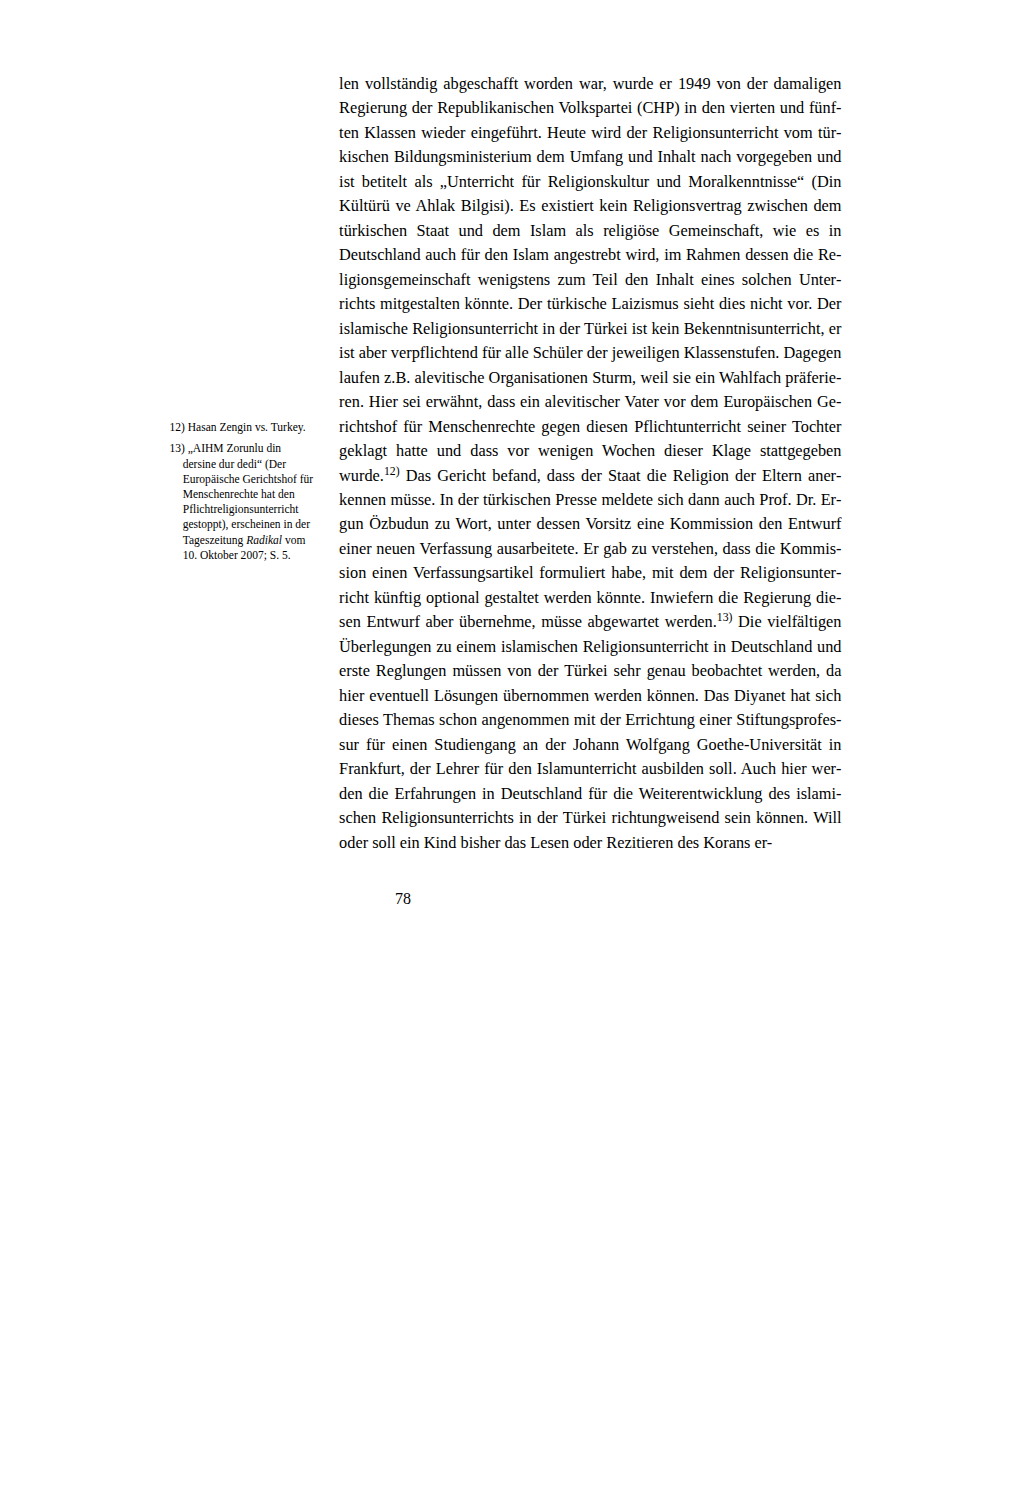12) Hasan Zengin vs. Turkey.
13) „AIHM Zorunlu din dersine dur dedi“ (Der Europäische Gerichtshof für Menschenrechte hat den Pflichtreligionsunterricht gestoppt), erscheinen in der Tageszeitung Radikal vom 10. Oktober 2007; S. 5.
len vollständig abgeschafft worden war, wurde er 1949 von der damaligen Regierung der Republikanischen Volkspartei (CHP) in den vierten und fünften Klassen wieder eingeführt. Heute wird der Religionsunterricht vom türkischen Bildungsministerium dem Umfang und Inhalt nach vorgegeben und ist betitelt als „Unterricht für Religionskultur und Moralkenntnisse“ (Din Kültürü ve Ahlak Bilgisi). Es existiert kein Religionsvertrag zwischen dem türkischen Staat und dem Islam als religiöse Gemeinschaft, wie es in Deutschland auch für den Islam angestrebt wird, im Rahmen dessen die Religionsgemeinschaft wenigstens zum Teil den Inhalt eines solchen Unterrichts mitgestalten könnte. Der türkische Laizismus sieht dies nicht vor. Der islamische Religionsunterricht in der Türkei ist kein Bekenntnisunterricht, er ist aber verpflichtend für alle Schüler der jeweiligen Klassenstufen. Dagegen laufen z.B. alevitische Organisationen Sturm, weil sie ein Wahlfach präferieren. Hier sei erwähnt, dass ein alevitischer Vater vor dem Europäischen Gerichtshof für Menschenrechte gegen diesen Pflichtunterricht seiner Tochter geklagt hatte und dass vor wenigen Wochen dieser Klage stattgegeben wurde.12) Das Gericht befand, dass der Staat die Religion der Eltern anerkennen müsse. In der türkischen Presse meldete sich dann auch Prof. Dr. Ergun Özbudun zu Wort, unter dessen Vorsitz eine Kommission den Entwurf einer neuen Verfassung ausarbeitete. Er gab zu verstehen, dass die Kommission einen Verfassungsartikel formuliert habe, mit dem der Religionsunterricht künftig optional gestaltet werden könnte. Inwiefern die Regierung diesen Entwurf aber übernehme, müsse abgewartet werden.13) Die vielfältigen Überlegungen zu einem islamischen Religionsunterricht in Deutschland und erste Reglungen müssen von der Türkei sehr genau beobachtet werden, da hier eventuell Lösungen übernommen werden können. Das Diyanet hat sich dieses Themas schon angenommen mit der Errichtung einer Stiftungsprofessur für einen Studiengang an der Johann Wolfgang Goethe-Universität in Frankfurt, der Lehrer für den Islamunterricht ausbilden soll. Auch hier werden die Erfahrungen in Deutschland für die Weiterentwicklung des islamischen Religionsunterrichts in der Türkei richtungweisend sein können. Will oder soll ein Kind bisher das Lesen oder Rezitieren des Korans er-
78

....

*EXERCISE PROMPT:*
Reproduce the data above word for word from its first line through the line that holds "13) „AIHM Zorunlu", both ends included; skip pictures.

*THE ANSWER:*
12) Hasan Zengin vs. Turkey.
13) „AIHM Zorunlu din dersine dur dedi“ (Der Europäische Gerichtshof für Menschenrechte hat den Pflichtreligionsunterricht gestoppt), erscheinen in der Tageszeitung Radikal vom 10. Oktober 2007; S. 5.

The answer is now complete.